= Shōshinge =

The Shōshinge (正信偈) or The Hymn of True Faith was written by the founder of Jōdo Shinshū Buddhism, Shinran. It consists of an outline of the Pure Land Buddhism teaching according to Shinran's personal interpretation. The structure is as follows:

- Homage to Amida
- Adoration to Amida and Shakyamuni Buddhas
- Exhortation to take refuge in Amida
- Teachings of the Patriarchs:
1. Nagarjuna
2. Vasubandhu
3. Tanluan
4. Daochuo
5. Shandao
6. Genshin
7. Hōnen
- Exhortation

The Shōshinge is followed by six verses from Shinran's Sanjō Wasan. The first six verses of the Jōdo Wasan (浄土和讃) section of the Sanjō Wasan (based on Donran's San Amida Butsu Ge), are most frequently used but traditional temples work their way through the whole Sanjō Wasan on an annual basis.

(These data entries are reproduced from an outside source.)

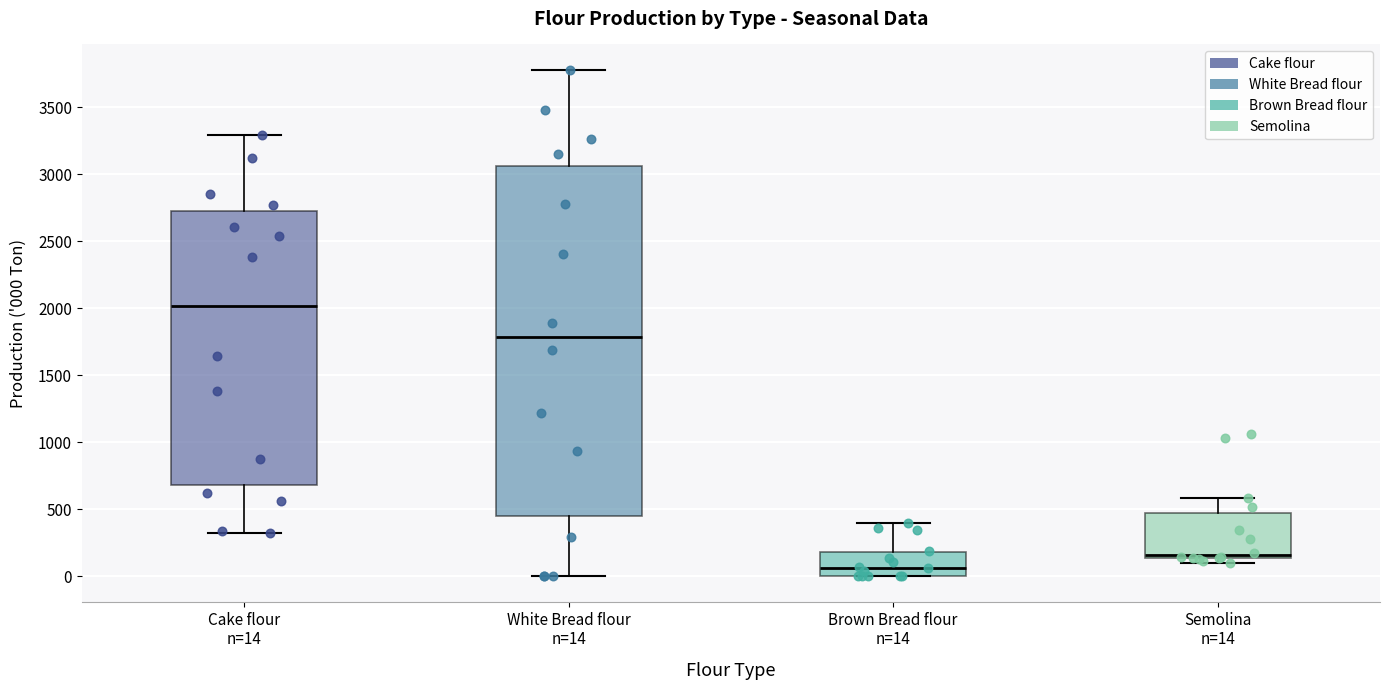

Reading left to right, transcribe this box plot: for each box, give where its median line is, the range the box spans, and where its two whiskers end, as read against the y-axis. The values are not printed on the chart, so give them approximately, as read against the axis.

Cake flour n=14: median 2000, box 700 to 2750, whiskers 350 to 3300
White Bread flour n=14: median 1800, box 450 to 3050, whiskers 0 to 3800
Brown Bread flour n=14: median 50, box 0 to 200, whiskers 0 to 400
Semolina n=14: median 150 (just above the box's lower edge), box 150 to 500, whiskers 100 to 600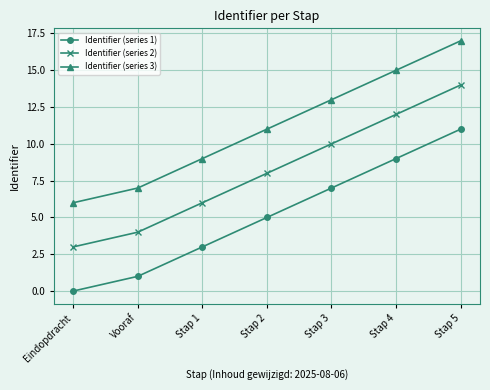

Is the value of Identifier (series 2) at Vooraf greater than the value of Identifier (series 1) at Eindopdracht?

Yes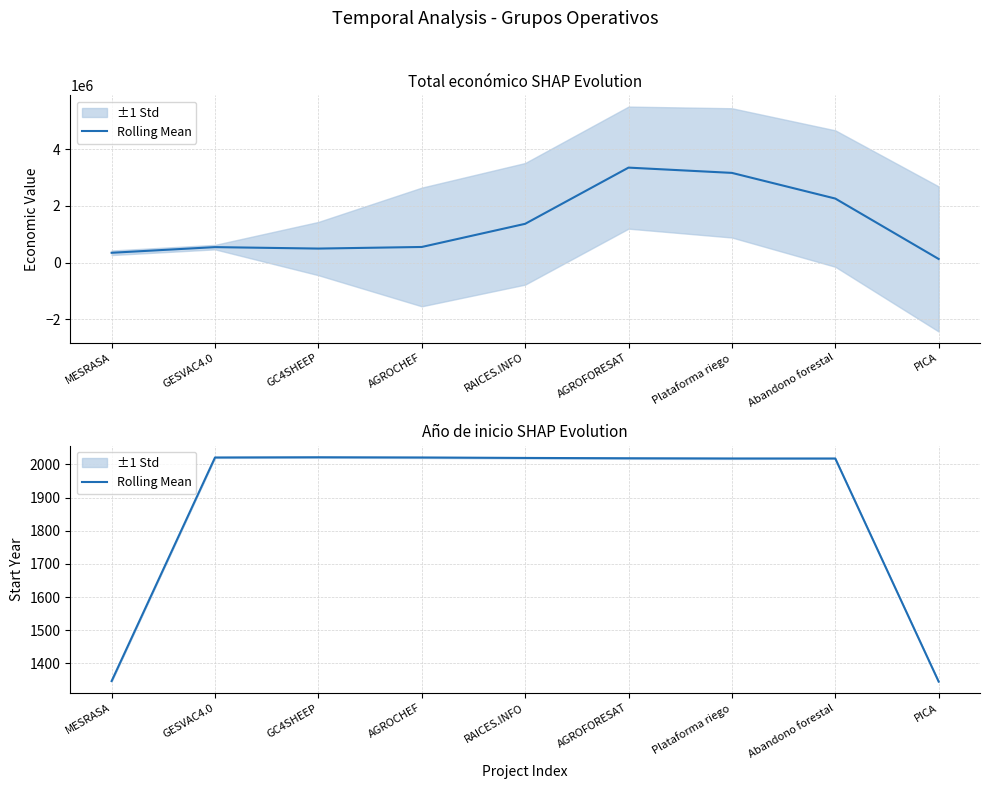

What position from the right is AGROCHEF?

6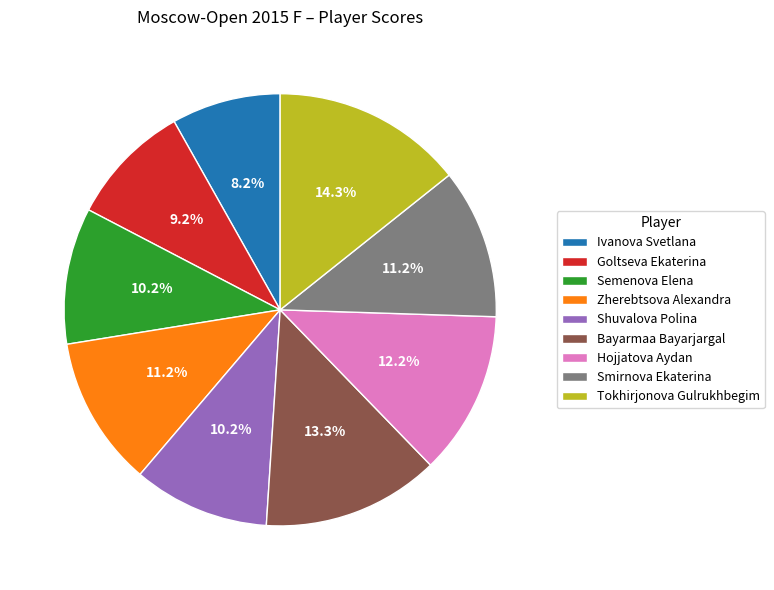

Is it true that Shuvalova Polina is 10% of the pie?

True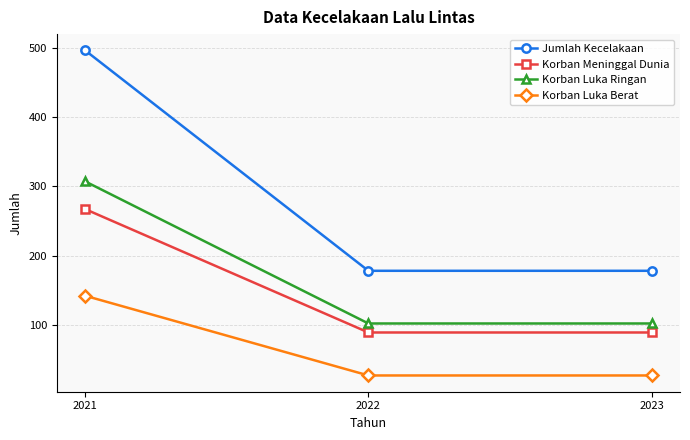

List the series in order of their peak value, lowest first.

Korban Luka Berat, Korban Meninggal Dunia, Korban Luka Ringan, Jumlah Kecelakaan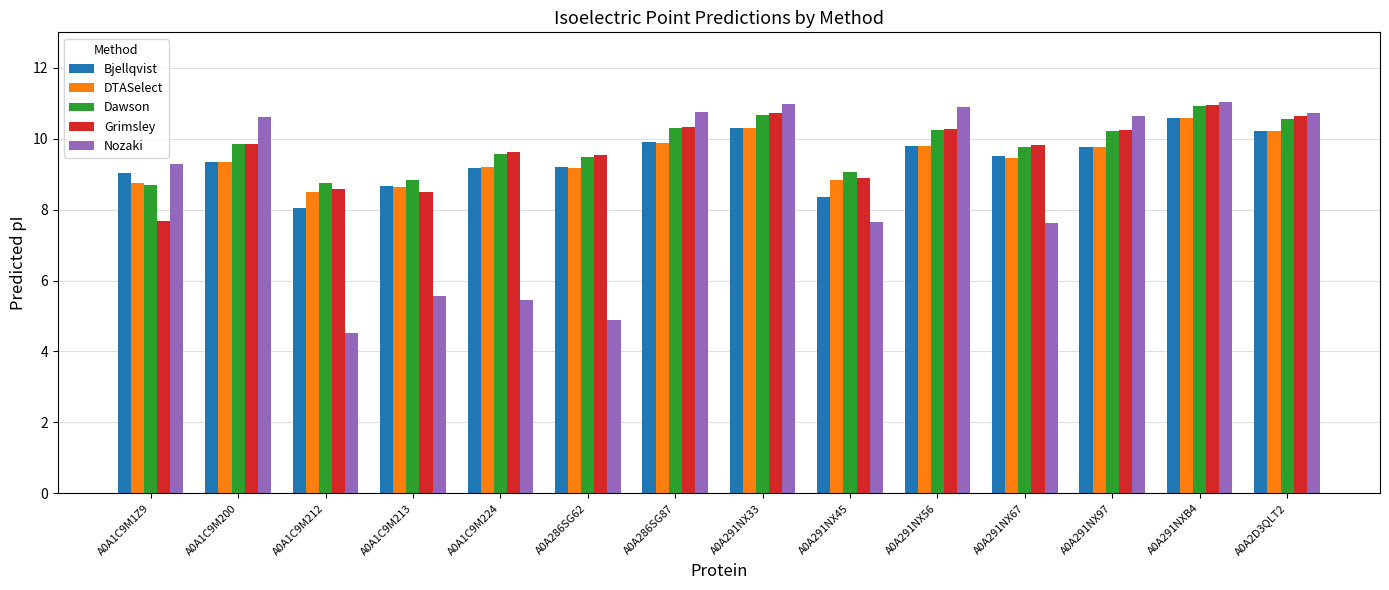

What is the minimum value for Bjellqvist?

8.0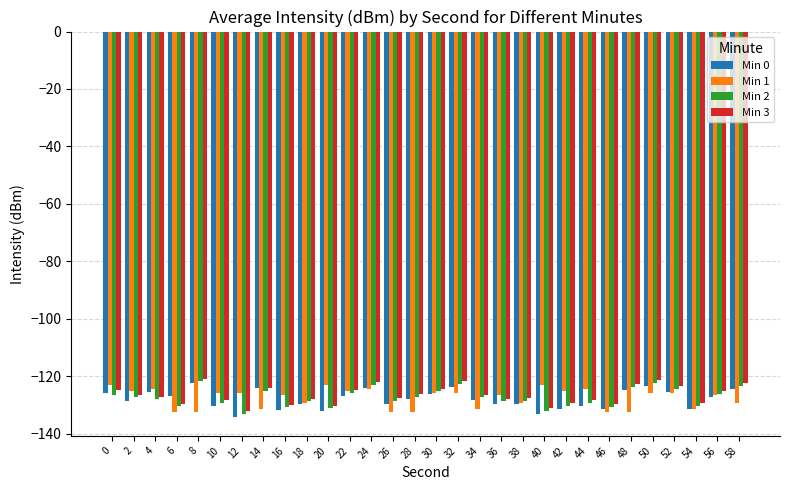

What is the lowest value of the Min 2 series?

-133.1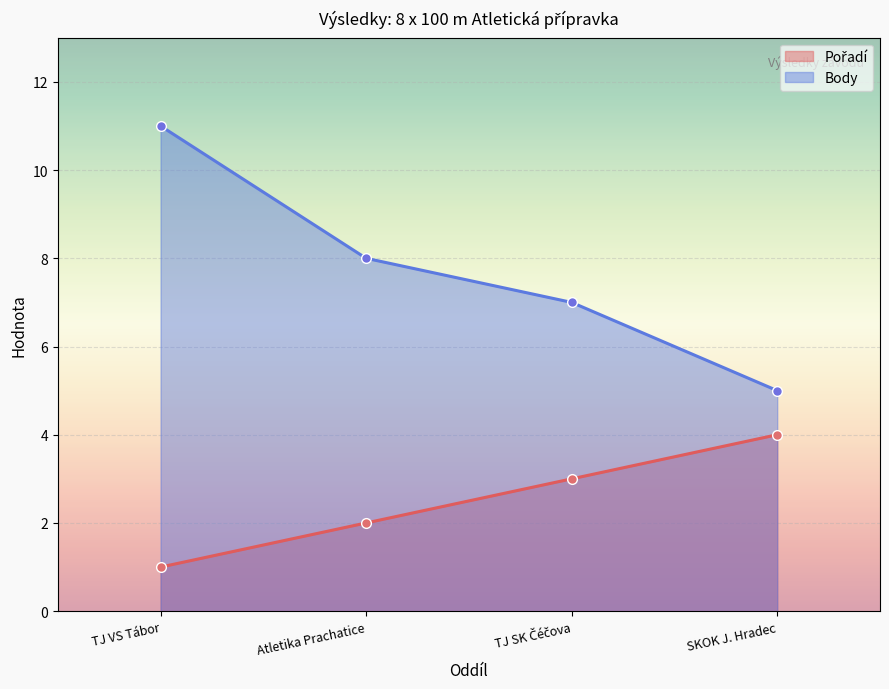

How many lines are shown in the chart?

2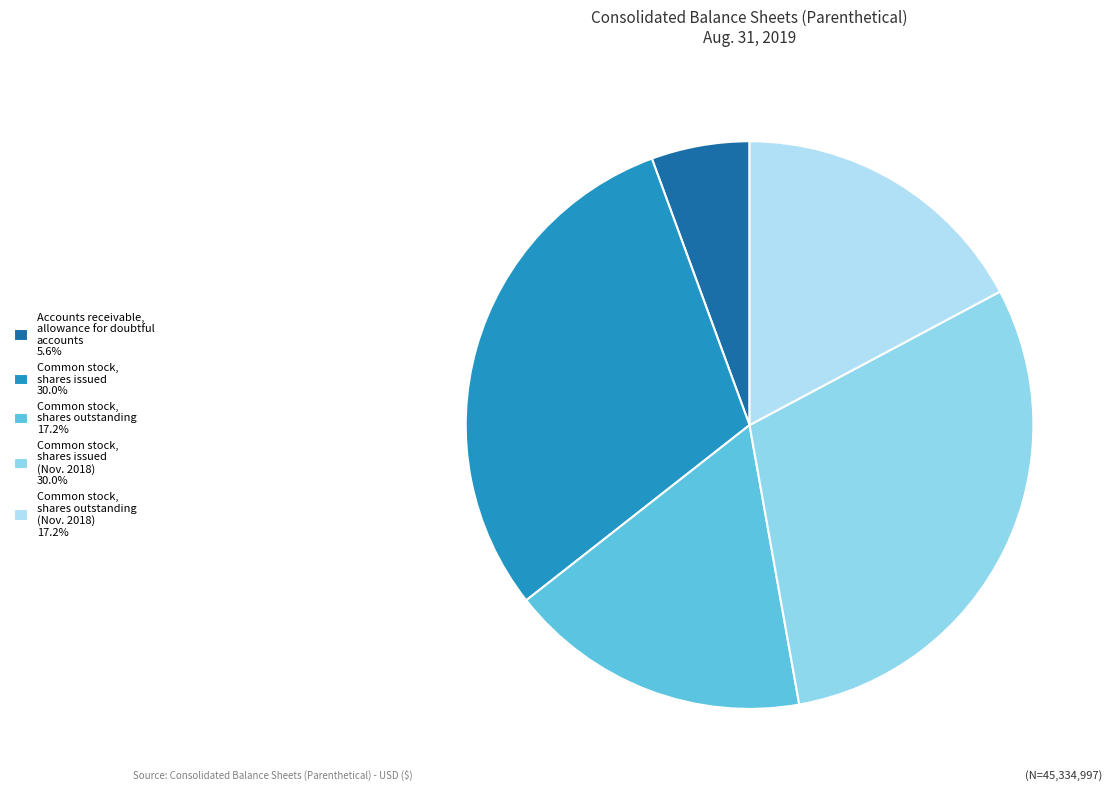

Does any single category account for the majority?

No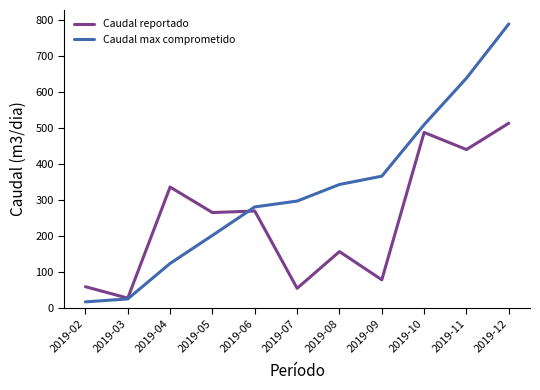

Does the chart display data point markers on the line(s)?

No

In the past Hongan-ji temples chanted the Shōshinge and Wasan daily at 6 AM, but some Jōdo Shinshū temples now reserve the Shōshinge for special holidays due to its length. The Shōshinge can take up to 30 minutes to chant in its entirety.

In Higashi Hongan-ji there are 10 styles of chanting the Shoshinge and in Nishi Hongan-ji 5. Only two or three styles are used regularly. The everyday style is fast, light and monotone whereas the formal styles are often slower, higher toned and more rhythmical.